Deferring payment for direct and indirect tax
For disputes concerning direct tax e.g. income tax, it is possible to agree to defer payment of the tax until the dispute is resolved, whether that is via the internal HMRC review or an appeal in the Tax Tribunal. In cases concerning indirect tax e.g. a VAT assessment dispute, the taxpayer is required to pay the assessment before the appeal can proceed to be heard in the Tax Tribunal.
Construction company’s hardship application
A taxpayer can apply under section 84 VAT Act 1994 to defer payment of any assessment in dispute, if payment of the same would “cause the appellant to suffer hardship“.
This was considered in the case of a construction company, Rok Construction and Hire Ltd (TC07638).
The Company submitted an appeal to the First Tier Tax Tribunal against a VAT assessment for the sum of £6,189 issued in October 2018. The Company claimed that the assessment was based on errors made on the Company’s VAT returns for the periods December 2015 and March 2016.
The Company also made a hardship application and requested that the collection of payment under the assessment be deferred until the outcome of the appeal. The Company argued that HMRC should not collect payment of £6,189 demanded in the assessment because the company was owed a refund of £34,958 relating to the Construction Industry Scheme. In addition, the company informed HMRC it owed £13,000 for another VAT period.
Information requested by HMRC when considering hardship applications
In giving serious consideration to hardship applications and exercising their discretion, HMRC has previously issued guidance on the information they require about a company’s financial affairs.

▶ Exercise materials:
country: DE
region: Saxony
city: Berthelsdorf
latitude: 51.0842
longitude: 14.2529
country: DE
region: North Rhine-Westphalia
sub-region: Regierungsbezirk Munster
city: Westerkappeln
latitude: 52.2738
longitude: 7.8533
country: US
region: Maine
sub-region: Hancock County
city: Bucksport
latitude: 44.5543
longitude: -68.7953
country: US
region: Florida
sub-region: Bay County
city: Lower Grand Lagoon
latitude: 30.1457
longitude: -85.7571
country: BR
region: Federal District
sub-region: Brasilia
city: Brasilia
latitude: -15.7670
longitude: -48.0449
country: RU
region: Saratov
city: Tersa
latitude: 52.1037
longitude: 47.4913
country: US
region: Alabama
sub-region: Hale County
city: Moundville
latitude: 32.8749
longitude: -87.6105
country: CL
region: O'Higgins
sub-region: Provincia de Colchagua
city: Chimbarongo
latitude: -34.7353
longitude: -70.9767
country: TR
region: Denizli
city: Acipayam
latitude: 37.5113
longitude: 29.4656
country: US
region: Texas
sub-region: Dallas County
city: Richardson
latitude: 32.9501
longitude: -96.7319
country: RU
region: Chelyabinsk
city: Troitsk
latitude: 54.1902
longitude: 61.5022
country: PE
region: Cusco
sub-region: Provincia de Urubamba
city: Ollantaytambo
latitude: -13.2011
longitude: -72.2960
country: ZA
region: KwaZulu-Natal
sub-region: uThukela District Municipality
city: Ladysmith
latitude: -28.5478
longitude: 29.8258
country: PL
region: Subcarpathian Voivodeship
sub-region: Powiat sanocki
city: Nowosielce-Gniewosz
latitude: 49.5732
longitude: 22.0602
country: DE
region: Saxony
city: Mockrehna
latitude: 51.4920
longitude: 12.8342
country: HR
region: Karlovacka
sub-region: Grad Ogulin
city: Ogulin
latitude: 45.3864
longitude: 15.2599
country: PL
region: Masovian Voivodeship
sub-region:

▶ Challenges:
(a) Reproduce the tax deferral text word for word, from "Deferring payment for" down to "Hire Ltd (TC07638).".
(b) Update the records from the line containing "country: TR" down to the final line of the records, both included, so that "latitude" becomes "lat" and nothing else changes. Return only those lines.

▶ Exercise results:
(a)
Deferring payment for direct and indirect tax
For disputes concerning direct tax e.g. income tax, it is possible to agree to defer payment of the tax until the dispute is resolved, whether that is via the internal HMRC review or an appeal in the Tax Tribunal. In cases concerning indirect tax e.g. a VAT assessment dispute, the taxpayer is required to pay the assessment before the appeal can proceed to be heard in the Tax Tribunal.
Construction company’s hardship application
A taxpayer can apply under section 84 VAT Act 1994 to defer payment of any assessment in dispute, if payment of the same would “cause the appellant to suffer hardship“.
This was considered in the case of a construction company, Rok Construction and Hire Ltd (TC07638).

(b)
country: TR
region: Denizli
city: Acipayam
lat: 37.5113
longitude: 29.4656
country: US
region: Texas
sub-region: Dallas County
city: Richardson
lat: 32.9501
longitude: -96.7319
country: RU
region: Chelyabinsk
city: Troitsk
lat: 54.1902
longitude: 61.5022
country: PE
region: Cusco
sub-region: Provincia de Urubamba
city: Ollantaytambo
lat: -13.2011
longitude: -72.2960
country: ZA
region: KwaZulu-Natal
sub-region: uThukela District Municipality
city: Ladysmith
lat: -28.5478
longitude: 29.8258
country: PL
region: Subcarpathian Voivodeship
sub-region: Powiat sanocki
city: Nowosielce-Gniewosz
lat: 49.5732
longitude: 22.0602
country: DE
region: Saxony
city: Mockrehna
lat: 51.4920
longitude: 12.8342
country: HR
region: Karlovacka
sub-region: Grad Ogulin
city: Ogulin
lat: 45.3864
longitude: 15.2599
country: PL
region: Masovian Voivodeship
sub-region:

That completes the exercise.